Leverage Magnifies Error Drag
Now this portfolio isn’t one you necessarily want to leverage. But by leveraging it, we can see that leverage magnifies the estimation error.
2X leverage doubles the error. 3X leverage triples the error. But the error’s effect on portfolio return isn’t linear, therefore the leverage amplifies this impact on returns even more.
The more leverage used, the more the errors negatively influence returns. The curve becomes more and more convex, making the portfolio suffer further under leverage.
Leverage already convexly impacts portfolios through volatility drag. But leverage also impacts returns by magnifying error drag. Another reason why leverage can be very dangerous. If you’re using leverage, you should aim further away from the peak, more conservatively.
Aiming Left Improves Returns
This leads to an interesting observation. Aiming left of the peak return, away from the target, actually increases realized returns.
Let’s say you moved the allocation 5% to the left and used a 43%/57% portfolio instead.
This portfolio projects a slightly lower geometric return of 6.448%. By moving to the left, the two error portfolios (+/- 10%) produce a 7.538% return and a 4.849% return.

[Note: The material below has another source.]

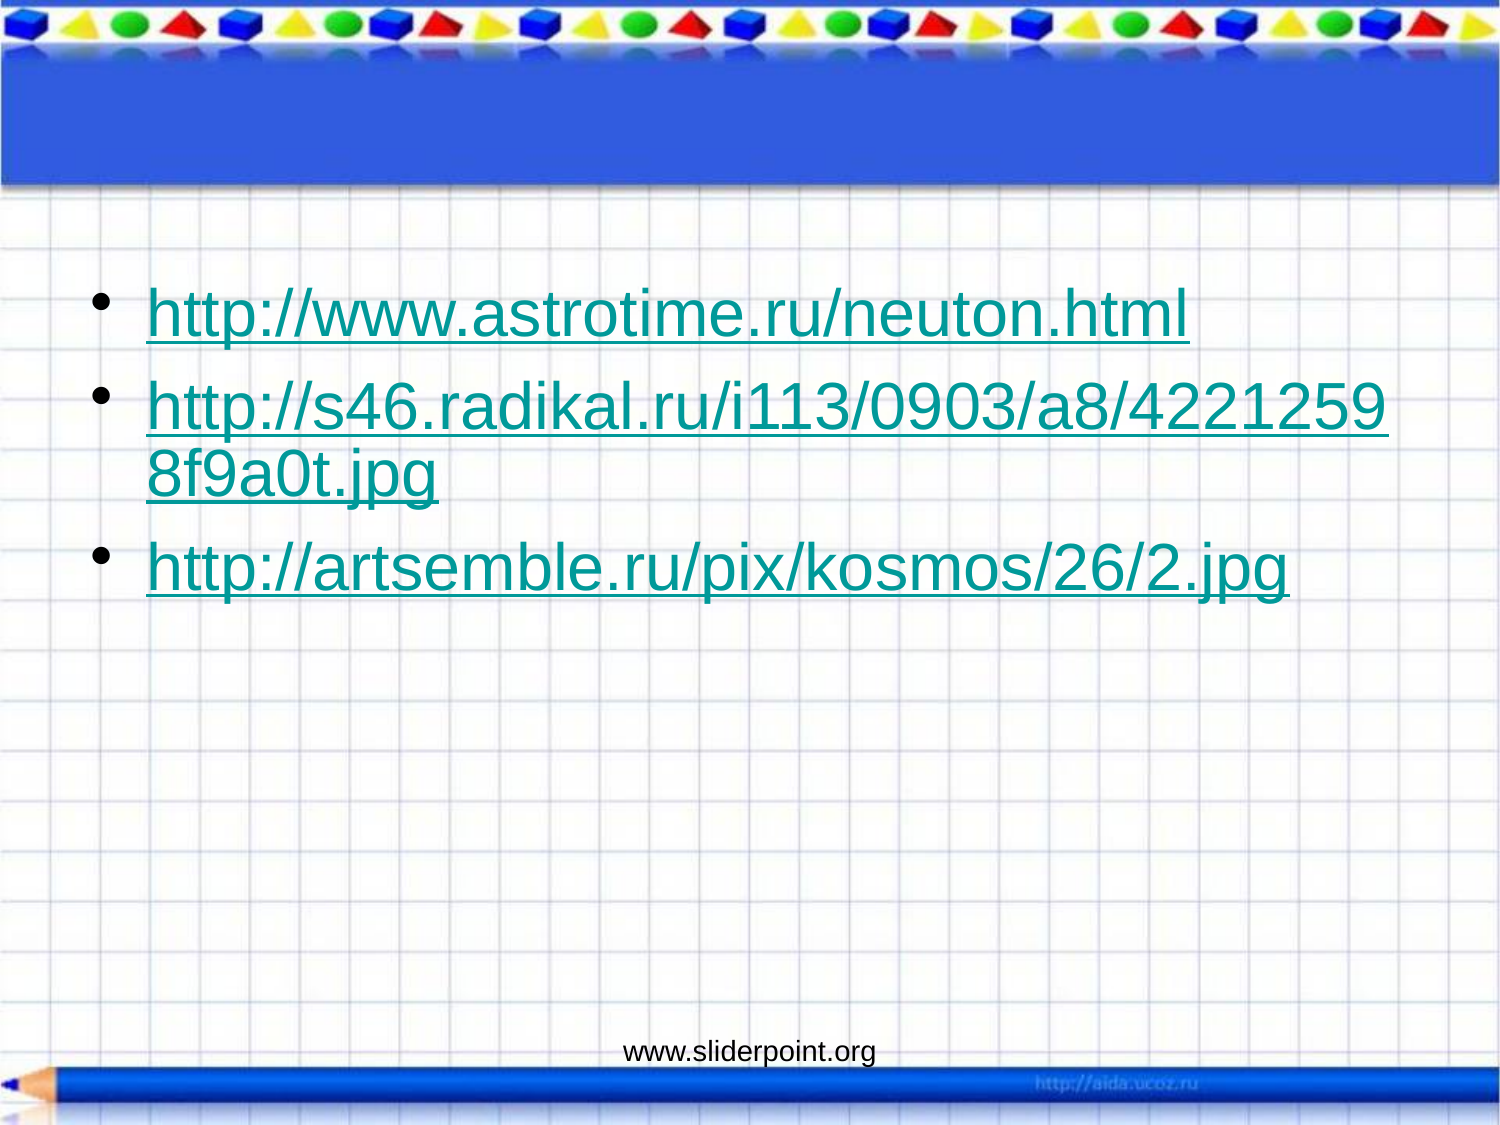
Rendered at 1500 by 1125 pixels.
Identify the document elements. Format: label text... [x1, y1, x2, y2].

picture [0, 0, 1500, 1125]
footer www.sliderpoint.org [512, 1024, 988, 1103]
list http://www.astrotime.ru/neuton.html http://s46.radikal.ru/i113/0903/a8/42212598f9a0t.jpg http://artsemble.ru/pix/kosmos/26/2.jpg [74, 262, 1426, 1006]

Now for the sake of simplicity, let’s say a miss left, and a miss right have equal likelihood of occurring. Interestingly, you end up with a higher geometric average (the one that matters) when employing a more conservative portfolio.1
This is a bit counterintuitive right? By aiming away from the theoretical best spot, you end up with the better realized return. The actual top isn’t at the top when the inputs have errors.
Miss in the Correct Spots
Tiger Woods is an absolute master at evaluating the risk and reward of a situation. His 2019 Masters final round presents a master class on strategically managing misses. Take this interview question after he won:
Tiger begins his answer saying that he felt good. That he had all the shots. It was there. And then at the 27:00 mark he “kept telling himself to miss the ball in the correct spots”. Think about that contrast. He knows he’s on. You could say he feels hot. And yet he’s worried about his misses.
Miss the ball in the correct spots.
Tiger Woods.
Investing is about managing risk and reward. It’s about missing correctly. It’s about seeing the hidden water hazards waiting to ruin your portfolio and navigating around them.2 Tiger understands these concepts so intuitively, which is why I believe Tiger would dominate investing if that was his chosen profession.

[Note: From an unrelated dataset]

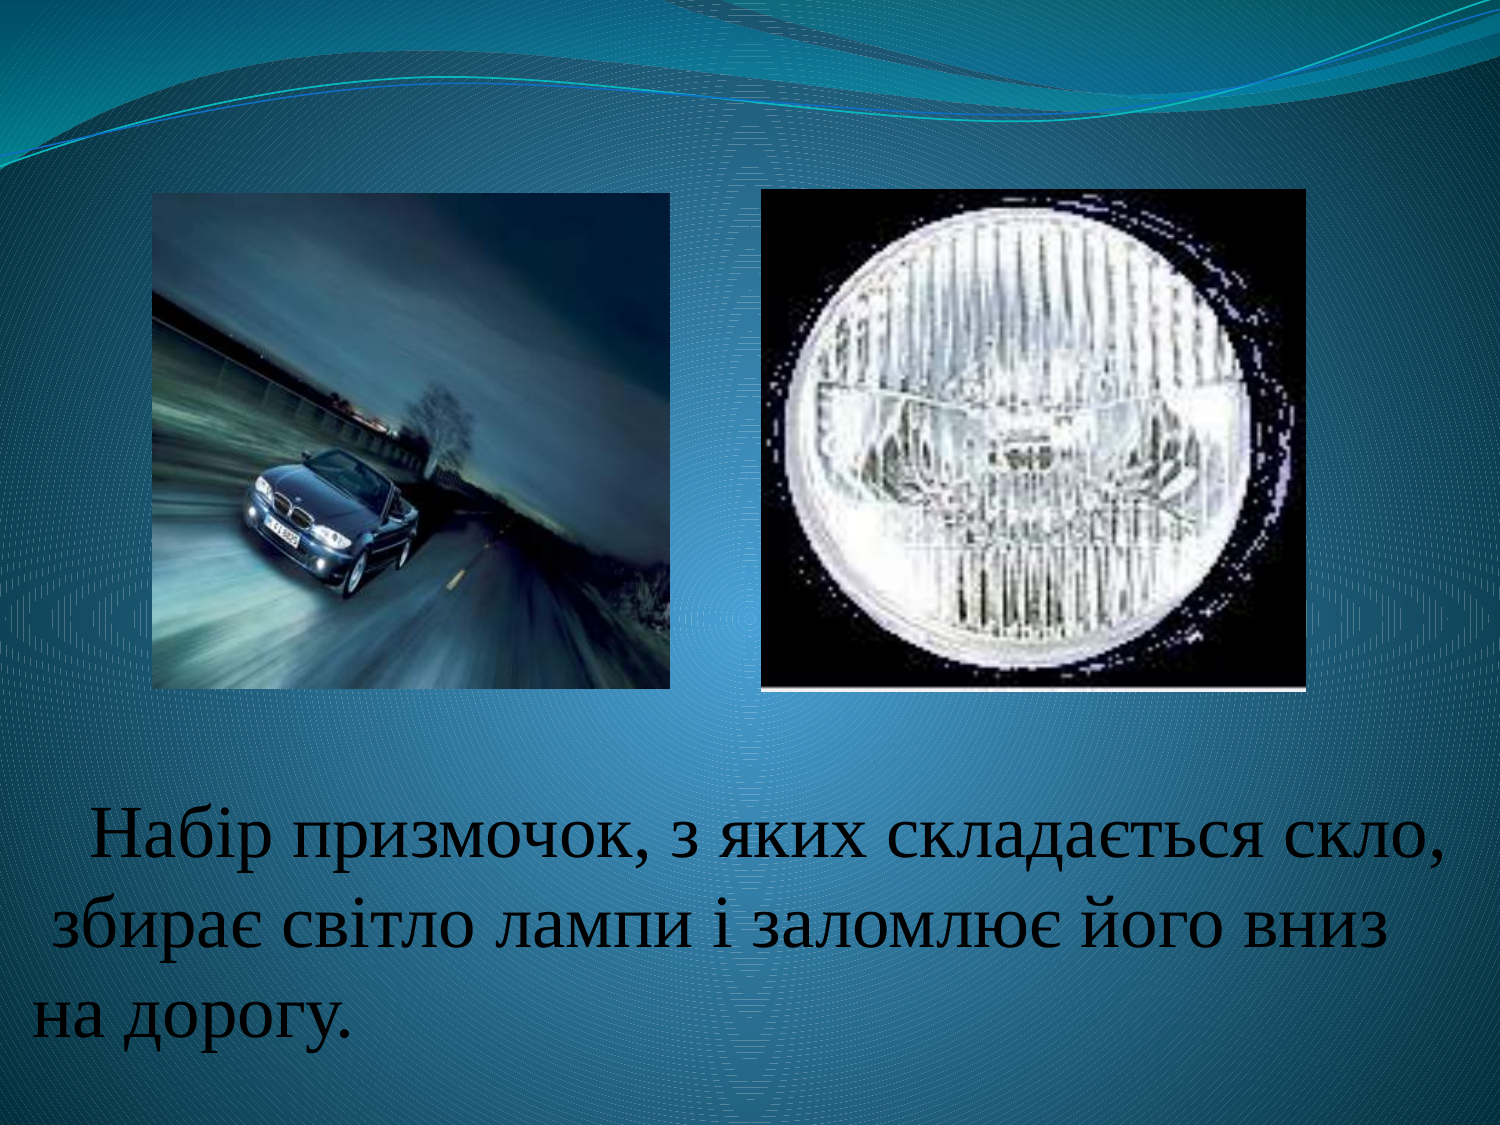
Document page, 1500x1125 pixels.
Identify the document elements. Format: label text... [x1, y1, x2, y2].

text_box Набір призмочок, з яких складається скло, збирає світло лампи і заломлює його вниз на дорогу. [17, 775, 1483, 1060]
picture [761, 188, 1306, 692]
picture [152, 193, 670, 689]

As we continue down this path examining input errors, let’s think about Tiger Woods and remember to build portfolios that strategically miss in the correct spots.
Part 3 to follow.
1- I understand that the difference shown in the example is tiny. But this is a simplified example meant to demonstrate a very complicated mathematical point. This analysis only looks into standard deviation errors. Correlation also has a similar convex effect as volatility, which was demonstrated here.

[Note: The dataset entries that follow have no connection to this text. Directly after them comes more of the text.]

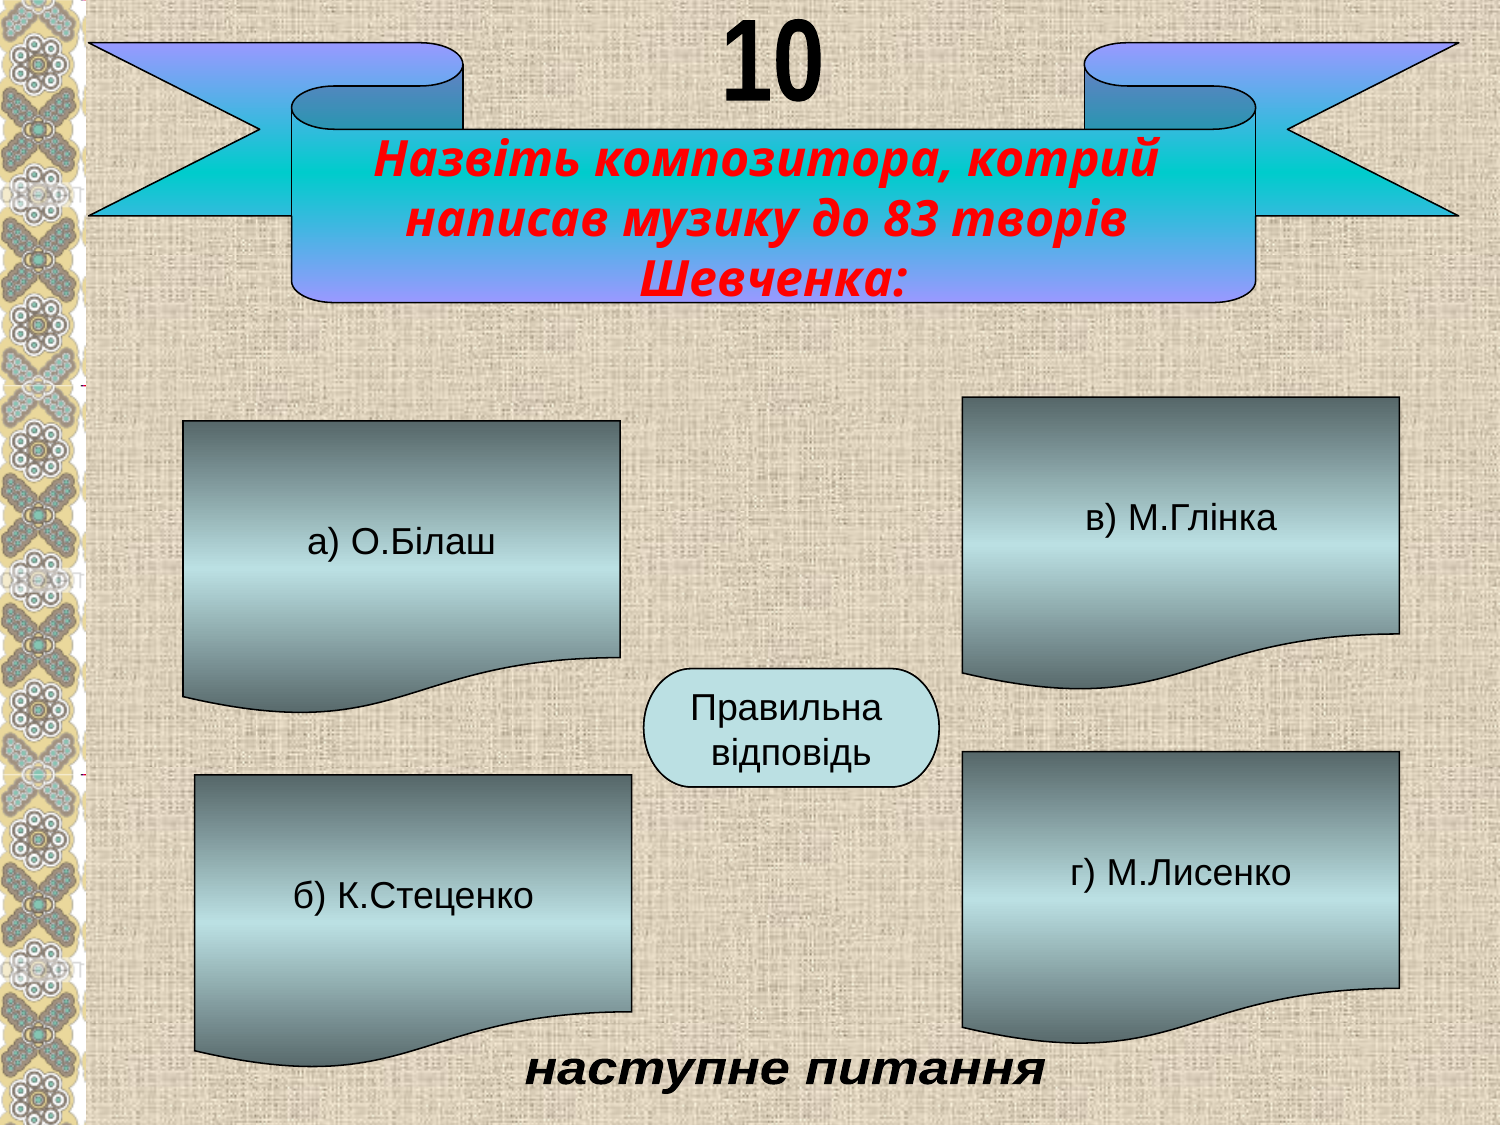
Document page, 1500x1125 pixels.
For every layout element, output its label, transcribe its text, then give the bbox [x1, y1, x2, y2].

picture [0, 0, 1500, 1125]
text_box а) О.Білаш [183, 420, 621, 713]
text_box г) М.Лисенко [962, 751, 1400, 1044]
text_box Назвіть композитора, котрий написав музику до 83 творів Шевченка: [90, 42, 1459, 303]
text_box б) К.Стеценко [194, 774, 632, 1067]
text_box в) М.Глінка [962, 397, 1400, 689]
text_box Правильна відповідь [643, 668, 940, 787]
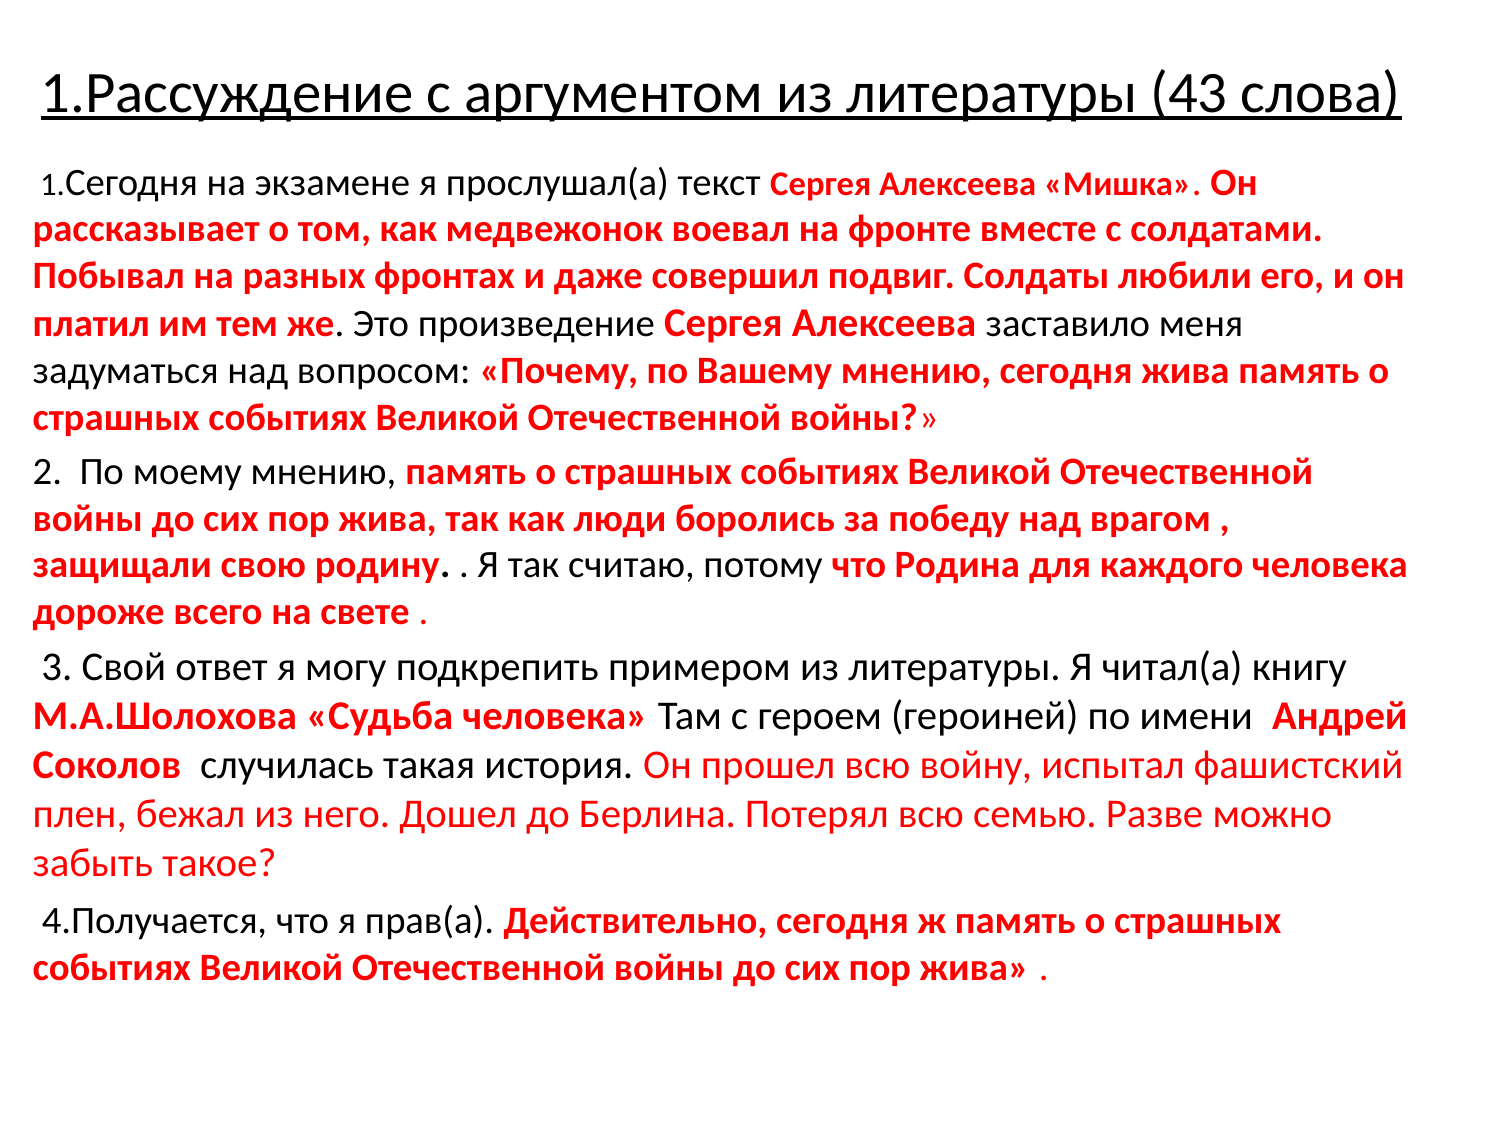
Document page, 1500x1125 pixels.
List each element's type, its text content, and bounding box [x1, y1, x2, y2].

title 1.Рассуждение с аргументом из литературы (43 слова) [17, 45, 1425, 149]
list 1.Сегодня на экзамене я прослушал(а) текст Сергея Алексеева «Мишка». Он рассказывает о том, как медвежонок воевал на фронте вместе с солдатами. Побывал на разных фронтах и даже совершил подвиг. Солдаты любили его, и он платил им тем же. Это произведение Сергея Алексеева заставило меня задуматься над вопросом: «Почему, по Вашему мнению, сегодня жива память о страшных событиях Великой Отечественной войны?» 2. По моему мнению, память о страшных событиях Великой Отечественной войны до сих пор жива, так как люди боролись за победу над врагом , защищали свою родину. . Я так считаю, потому что Родина для каждого человека дороже всего на свете . 3. Свой ответ я могу подкрепить примером из литературы. Я читал(а) книгу М.А.Шолохова «Судьба человека» Там с героем (героиней) по имени Андрей Соколов случилась такая история. Он прошел всю войну, испытал фашистский плен, бежал из него. Дошел до Берлина. Потерял всю семью. Разве можно забыть такое? 4.Получается, что я прав(а). Действительно, сегодня ж память о страшных событиях Великой Отечественной войны до сих пор жива» . [17, 149, 1425, 1005]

In real life errors often can be much worse than 10% and have fat tails. In March of this year many people held portfolios built for 16% annualized stock volatility, when the true volatility reached 80%. That’s a big error. A big miss on the wrong side. Even Geometric Balancing, with frequent rebalancing and input monitoring was off by 20%+ during this time. Thankfully it was aiming left.
2-Most of the hazards are “right”. But as we get deeper into this, you’ll see there are hazards of getting too conservative as well and deeply underperforming.
This seems to be fit nicely with the idea of “ensembles.” One could create a distribution for all the estimates of the variable inputs; I would predict if one were to make a probability-weighted average of all the output portfolios, it would deviate from the portfolio optimized for the point estimates. The direction and size of the deviation would depend on the state of the world as well as the chosen distribution.
100% agree. I haven’t used ensembles yet, but I will be adding them soon.
Curious if you have any immediate plans to discuss Gold, in particular your return assumptions?
first time reading your essays…I play high level golf myself and this is so true!